Today's Scripture
Matthew 14:13–21
Now when Jesus heard this, he withdrew from there in a boat to a deserted place by himself. But when the crowds heard it, they followed him on foot from the towns. When he went ashore, he saw a great crowd; and he had compassion for them and cured their sick. When it was evening, the disciples came to him and said, “This is a deserted place, and the hour is now late; send the crowds away so that they may go into the villages and buy food for themselves.” Jesus said to them, “They need not go away; you give them something to eat.” They replied, “We have nothing here but five loaves and two fish.” And he said, “Bring them here to me.” Then he ordered the crowds to sit down on the grass. Taking the five loaves and the two fish, he looked up to heaven, and blessed and broke the loaves, and gave them to the disciples, and the disciples gave them to the crowds. And all ate and were filled; and they took up what was left over of the broken pieces, twelve baskets full. And those who ate were about five thousand men, besides women and children. (NRSV)
Reflection
You relate to the disciples in this story, I bet. You’ve faced down problems that are much bigger than you and that reduce your positivity and your commitment to nothing, challenges on such a scale that you can only conclude that you have “nothing” with which to combat them. That member of your family who resists everyone’s efforts to save them. The people you pass by whose struggles reach far beyond the change they’re asking for. Climate change.

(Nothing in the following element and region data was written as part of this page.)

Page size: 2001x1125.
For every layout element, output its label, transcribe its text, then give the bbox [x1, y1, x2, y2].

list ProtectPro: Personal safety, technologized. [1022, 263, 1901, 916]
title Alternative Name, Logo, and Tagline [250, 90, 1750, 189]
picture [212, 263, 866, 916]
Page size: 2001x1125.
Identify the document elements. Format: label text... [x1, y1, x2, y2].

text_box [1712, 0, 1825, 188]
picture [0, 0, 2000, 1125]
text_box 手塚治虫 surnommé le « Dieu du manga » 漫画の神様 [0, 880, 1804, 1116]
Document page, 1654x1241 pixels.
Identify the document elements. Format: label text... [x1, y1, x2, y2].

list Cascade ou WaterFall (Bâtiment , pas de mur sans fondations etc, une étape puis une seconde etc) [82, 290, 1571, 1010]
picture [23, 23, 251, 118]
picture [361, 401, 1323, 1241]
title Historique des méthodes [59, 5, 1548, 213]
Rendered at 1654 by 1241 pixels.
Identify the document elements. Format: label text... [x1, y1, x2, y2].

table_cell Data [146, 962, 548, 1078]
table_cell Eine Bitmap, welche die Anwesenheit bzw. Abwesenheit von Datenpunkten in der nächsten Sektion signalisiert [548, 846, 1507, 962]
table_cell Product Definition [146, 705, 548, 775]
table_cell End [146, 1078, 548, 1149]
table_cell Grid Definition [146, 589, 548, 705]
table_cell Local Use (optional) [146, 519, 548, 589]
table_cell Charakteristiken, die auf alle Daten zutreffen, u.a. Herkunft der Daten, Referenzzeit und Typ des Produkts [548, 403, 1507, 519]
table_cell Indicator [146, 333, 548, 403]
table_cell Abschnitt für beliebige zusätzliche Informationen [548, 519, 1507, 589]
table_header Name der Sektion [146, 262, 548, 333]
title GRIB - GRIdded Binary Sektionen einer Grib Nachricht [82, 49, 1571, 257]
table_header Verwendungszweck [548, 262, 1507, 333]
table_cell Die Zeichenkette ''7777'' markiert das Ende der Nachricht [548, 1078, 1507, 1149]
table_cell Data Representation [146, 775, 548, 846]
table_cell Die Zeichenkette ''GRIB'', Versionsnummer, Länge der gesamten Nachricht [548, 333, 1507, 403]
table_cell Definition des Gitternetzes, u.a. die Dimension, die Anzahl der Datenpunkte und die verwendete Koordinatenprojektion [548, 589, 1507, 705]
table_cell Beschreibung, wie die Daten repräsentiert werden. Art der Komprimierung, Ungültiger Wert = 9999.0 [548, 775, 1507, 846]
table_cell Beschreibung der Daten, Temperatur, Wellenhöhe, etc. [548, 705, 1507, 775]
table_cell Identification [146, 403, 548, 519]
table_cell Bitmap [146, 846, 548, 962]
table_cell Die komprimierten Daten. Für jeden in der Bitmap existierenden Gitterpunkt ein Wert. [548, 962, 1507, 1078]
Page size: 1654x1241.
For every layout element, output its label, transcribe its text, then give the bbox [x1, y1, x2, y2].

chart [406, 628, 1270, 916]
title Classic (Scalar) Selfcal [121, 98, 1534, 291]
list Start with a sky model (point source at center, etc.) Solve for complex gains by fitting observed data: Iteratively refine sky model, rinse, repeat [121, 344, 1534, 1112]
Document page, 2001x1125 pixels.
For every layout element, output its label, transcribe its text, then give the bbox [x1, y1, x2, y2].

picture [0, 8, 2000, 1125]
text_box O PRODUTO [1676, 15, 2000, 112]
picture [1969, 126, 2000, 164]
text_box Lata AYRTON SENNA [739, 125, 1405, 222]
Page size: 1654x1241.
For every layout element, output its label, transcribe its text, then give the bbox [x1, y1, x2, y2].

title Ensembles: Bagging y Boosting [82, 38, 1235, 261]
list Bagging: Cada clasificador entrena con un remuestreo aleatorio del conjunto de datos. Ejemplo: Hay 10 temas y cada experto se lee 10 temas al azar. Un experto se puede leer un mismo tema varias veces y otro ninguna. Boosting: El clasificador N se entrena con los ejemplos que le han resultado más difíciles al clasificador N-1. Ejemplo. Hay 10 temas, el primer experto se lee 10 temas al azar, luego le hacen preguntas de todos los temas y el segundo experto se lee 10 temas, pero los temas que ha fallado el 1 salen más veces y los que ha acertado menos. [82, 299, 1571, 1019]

“We have nothing.” These are the first three words of the disciples’ response to Jesus’ instruction to feed the crowd they’re so concerned about. They wanted Jesus to shift the problem elsewhere, to send the crowd away to buy food for themselves, but Jesus told them that wasn’t necessary; they had all they needed to feed the crowd already.
It strikes me what they didn’t say. Not “That’s great!” or “Really? Where?” Not even “But how?” No wonder, no curiosity, just certainty that what they have amounts to nothing compared to the need.
To be sure, five loaves and two fish are not enough to feed a crowd of over five thousand. But it’s something. It is not nothing.
The good that is ours to do is not nothing. Whatever generosity we can offer to the people standing directly in front of us we should offer. We should tamp down that cynical voice that says it is worthless or that our giving is thinly veiled hypocrisy meant to slake our guilt most of all, and we should give it as the disciples gave their loaves and fishes, by bringing it to Jesus.
Generosity offered in a Christian spirit trusts God to sanctify our giving to God’s purposes and to apply it in ways that bring about God’s kingdom — and those are not our ways. We don’t know what God may do with our offering. We can’t know. But — and this is where faith comes in — we trust that God may do things with it that are greater and more lovely than we would have ever conceived and which we may never know.
Prayer
Giving God, we entrust to you all that we have, and we offer it generously and with courage, trusting you to bring the good you desire out of it. And so we give with gratitude and with wonder. In Christ’s name. Amen.